Climate Change: Ensuring our safety is the first duty of government

Notes from an article by former Supreme Court of Victoria Judge David Harper AM

The climate has changed, is changing, and will continue to change. Humankind is by default moving the globe towards four degrees of increased warming. Such a change will destroy civilization, and with it everything that is precious in life. The most vulnerable will, of course, suffer most quickly and most deeply, but none will escape the natural disasters and the human descent into tribal conflict which will likely follow. Yet despite – or perhaps because of – the extent of impending catastrophe, we seem incapable of acknowledging it, let alone taking concrete steps to meet it.

First, we must accept that both the science and the economics are settled… Scientific study after scientific study has proved beyond all reasonable doubt that not only is the earth’s temperature rising, but also that these alterations are almost certainly the result of human activities. That is the conclusion reached in a joint report entitled ‘Climate Change – Evidence and Causes’, published 26 February 2014 by the Royal Society (of the UK) and the National Academy of Sciences (US). Each of these professional bodies is of world renown. Their view, and that of the IPCC, is endorsed by such an overwhelming majority of relevant scientific opinion that climate change deniers occupy a space in which knowledge is turned upside down. Were the issue to be determined by a jury after rigorously fought litigation, any verdict to the contrary would be overturned as being perverse.

There is a comparable majority of economic opinion for the conclusion that a carbon price is the best way to move all the relevant markets at once, thereby cutting emissions for the cheapest possible price. In a survey of 35 leading Australian economists, 33 agreed.

Direct action… would be beneficial to the extent that it resulted in the closure of coal-fired electricity generators. Otherwise it falls short… by every measure of both cost and benefit. No listed company would have a carbon cost greater than 5% of pre-tax earnings.

Those in public office hold their positions on trust for the people they serve. Climate change presents a real and present danger. It may not involve invading armies, but it is no less real. The policy (of the present Australian government) must be scrapped.

And there is much that we individuals can do. And if we can do, we must. Individuals can aim to reduce society’s carbon footprint by cutting a minimum one tonne of carbon dioxide from their daily lives. We can direct our consumption to products that use less energy to produce.

Australia should lift its target for cutting emissions from 5% below 2000 levels by 2020 to 19%. Making that steeper now will avoid a much steeper cut later. Adopting tougher motor vehicle emission standards of the kind already in place elsewhere would cut running costs as well as emissions… Another suggestion is to buy extra emissions reductions from other countries.
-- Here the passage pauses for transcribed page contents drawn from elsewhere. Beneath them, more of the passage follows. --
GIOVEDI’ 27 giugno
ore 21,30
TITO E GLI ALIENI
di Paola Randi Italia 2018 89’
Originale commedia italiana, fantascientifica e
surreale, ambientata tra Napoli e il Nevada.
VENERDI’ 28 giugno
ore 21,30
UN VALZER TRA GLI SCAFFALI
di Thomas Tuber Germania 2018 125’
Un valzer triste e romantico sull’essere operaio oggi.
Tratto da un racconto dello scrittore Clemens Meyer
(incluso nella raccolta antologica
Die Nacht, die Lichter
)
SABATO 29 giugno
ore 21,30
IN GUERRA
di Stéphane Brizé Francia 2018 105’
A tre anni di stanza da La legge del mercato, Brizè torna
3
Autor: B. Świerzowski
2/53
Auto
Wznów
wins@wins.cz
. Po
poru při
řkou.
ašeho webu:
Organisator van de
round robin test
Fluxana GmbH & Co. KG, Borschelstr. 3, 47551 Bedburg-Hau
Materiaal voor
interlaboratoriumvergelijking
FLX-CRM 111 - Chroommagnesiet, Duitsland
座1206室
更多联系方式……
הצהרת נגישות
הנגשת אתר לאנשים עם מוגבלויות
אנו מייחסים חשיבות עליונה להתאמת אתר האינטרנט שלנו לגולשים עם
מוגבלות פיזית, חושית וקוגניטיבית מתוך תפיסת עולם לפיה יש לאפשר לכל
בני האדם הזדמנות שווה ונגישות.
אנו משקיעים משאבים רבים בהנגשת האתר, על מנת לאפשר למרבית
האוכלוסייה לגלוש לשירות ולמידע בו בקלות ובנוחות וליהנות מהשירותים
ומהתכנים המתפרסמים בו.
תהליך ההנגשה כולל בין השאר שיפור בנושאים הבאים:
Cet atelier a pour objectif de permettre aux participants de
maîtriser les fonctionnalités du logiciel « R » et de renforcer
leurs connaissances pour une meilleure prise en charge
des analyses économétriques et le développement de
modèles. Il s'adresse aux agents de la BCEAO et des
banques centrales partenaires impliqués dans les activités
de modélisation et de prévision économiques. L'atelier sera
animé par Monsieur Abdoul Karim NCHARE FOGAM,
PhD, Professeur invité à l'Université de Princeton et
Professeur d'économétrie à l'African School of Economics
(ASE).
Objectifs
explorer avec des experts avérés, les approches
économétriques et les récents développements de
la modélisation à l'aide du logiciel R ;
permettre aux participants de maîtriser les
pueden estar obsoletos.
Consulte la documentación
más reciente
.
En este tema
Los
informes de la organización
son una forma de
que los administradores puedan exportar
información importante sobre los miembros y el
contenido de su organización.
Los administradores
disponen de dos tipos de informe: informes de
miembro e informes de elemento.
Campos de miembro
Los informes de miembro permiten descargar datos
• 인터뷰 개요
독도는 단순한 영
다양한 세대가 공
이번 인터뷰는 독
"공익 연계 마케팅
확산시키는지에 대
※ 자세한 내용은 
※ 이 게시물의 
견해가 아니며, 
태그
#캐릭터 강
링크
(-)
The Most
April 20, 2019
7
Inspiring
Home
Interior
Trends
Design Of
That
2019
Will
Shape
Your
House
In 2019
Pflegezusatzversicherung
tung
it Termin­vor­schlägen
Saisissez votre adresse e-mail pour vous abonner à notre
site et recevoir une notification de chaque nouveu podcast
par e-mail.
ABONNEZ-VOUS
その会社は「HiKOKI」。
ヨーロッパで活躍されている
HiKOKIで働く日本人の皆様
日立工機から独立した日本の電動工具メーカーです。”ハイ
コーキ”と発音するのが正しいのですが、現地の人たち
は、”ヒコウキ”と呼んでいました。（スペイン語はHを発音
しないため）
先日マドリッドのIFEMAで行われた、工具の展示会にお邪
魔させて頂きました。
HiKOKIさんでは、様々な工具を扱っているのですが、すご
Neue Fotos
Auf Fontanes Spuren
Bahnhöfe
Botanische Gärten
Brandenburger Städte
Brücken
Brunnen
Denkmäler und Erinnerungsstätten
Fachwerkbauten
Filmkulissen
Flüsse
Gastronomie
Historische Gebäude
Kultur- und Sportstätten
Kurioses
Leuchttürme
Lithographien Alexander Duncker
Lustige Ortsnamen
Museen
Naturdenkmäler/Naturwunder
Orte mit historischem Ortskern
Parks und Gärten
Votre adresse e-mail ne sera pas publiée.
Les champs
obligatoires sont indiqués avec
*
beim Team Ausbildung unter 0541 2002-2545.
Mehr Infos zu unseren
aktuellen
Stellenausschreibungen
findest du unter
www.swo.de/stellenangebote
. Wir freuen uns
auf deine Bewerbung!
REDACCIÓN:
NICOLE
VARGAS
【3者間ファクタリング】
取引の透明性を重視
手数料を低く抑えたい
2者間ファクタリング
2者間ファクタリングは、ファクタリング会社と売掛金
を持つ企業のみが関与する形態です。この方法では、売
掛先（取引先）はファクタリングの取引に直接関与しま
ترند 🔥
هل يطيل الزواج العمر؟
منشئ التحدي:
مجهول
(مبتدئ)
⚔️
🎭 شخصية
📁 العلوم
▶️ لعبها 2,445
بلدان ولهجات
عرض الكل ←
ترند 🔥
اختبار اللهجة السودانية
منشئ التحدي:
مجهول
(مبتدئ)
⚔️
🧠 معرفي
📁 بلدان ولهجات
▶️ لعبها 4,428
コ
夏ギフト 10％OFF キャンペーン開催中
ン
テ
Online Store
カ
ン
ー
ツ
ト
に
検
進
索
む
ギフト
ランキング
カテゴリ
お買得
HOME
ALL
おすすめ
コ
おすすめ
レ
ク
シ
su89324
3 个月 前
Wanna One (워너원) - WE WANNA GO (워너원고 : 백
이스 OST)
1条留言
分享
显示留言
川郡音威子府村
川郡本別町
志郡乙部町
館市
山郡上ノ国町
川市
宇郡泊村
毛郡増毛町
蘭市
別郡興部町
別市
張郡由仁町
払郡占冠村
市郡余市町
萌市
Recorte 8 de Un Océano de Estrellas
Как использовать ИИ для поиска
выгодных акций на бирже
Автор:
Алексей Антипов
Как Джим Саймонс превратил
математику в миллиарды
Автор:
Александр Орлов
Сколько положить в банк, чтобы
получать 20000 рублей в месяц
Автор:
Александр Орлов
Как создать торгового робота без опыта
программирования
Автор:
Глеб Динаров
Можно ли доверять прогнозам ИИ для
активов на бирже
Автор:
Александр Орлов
They are going cheaply at the moment.

Each generation has an unfair advantage over those which follow. The unfairness of our position is far greater than that of any predecessor. We have an unavoidable moral duty to our children and their heirs to leave them a planet on which civilization thrives; not one on which a decent human existence is impossible.

On 1 December 1862, Abraham Lincoln urged Congress (re the emancipation of slaves): ‘Fellow citizens, we cannot escape history. We of this Congress and this administration will be remember in spite of ourselves. No personal significance or insignificance can spare one or another of us. The fiery trial through which we pass will light us down, in honour or dishonour, to the latest generation. We – even we here – hold the power and bear the responsibility… We shall nobly save, or meanly lose, the last best hope of earth.’

Our politicians cannot escape history. They must not be allowed to relinquish the obligation of trust by which they are bound. We have all the powers with which citizens of a democracy are endowed. We must ensure that each member of parliament allocates primary importance to the reality of climate change and to the adoption of policies which will minimize its impact. It can be done. Action now may be costly and difficult, but action later will be doubly so.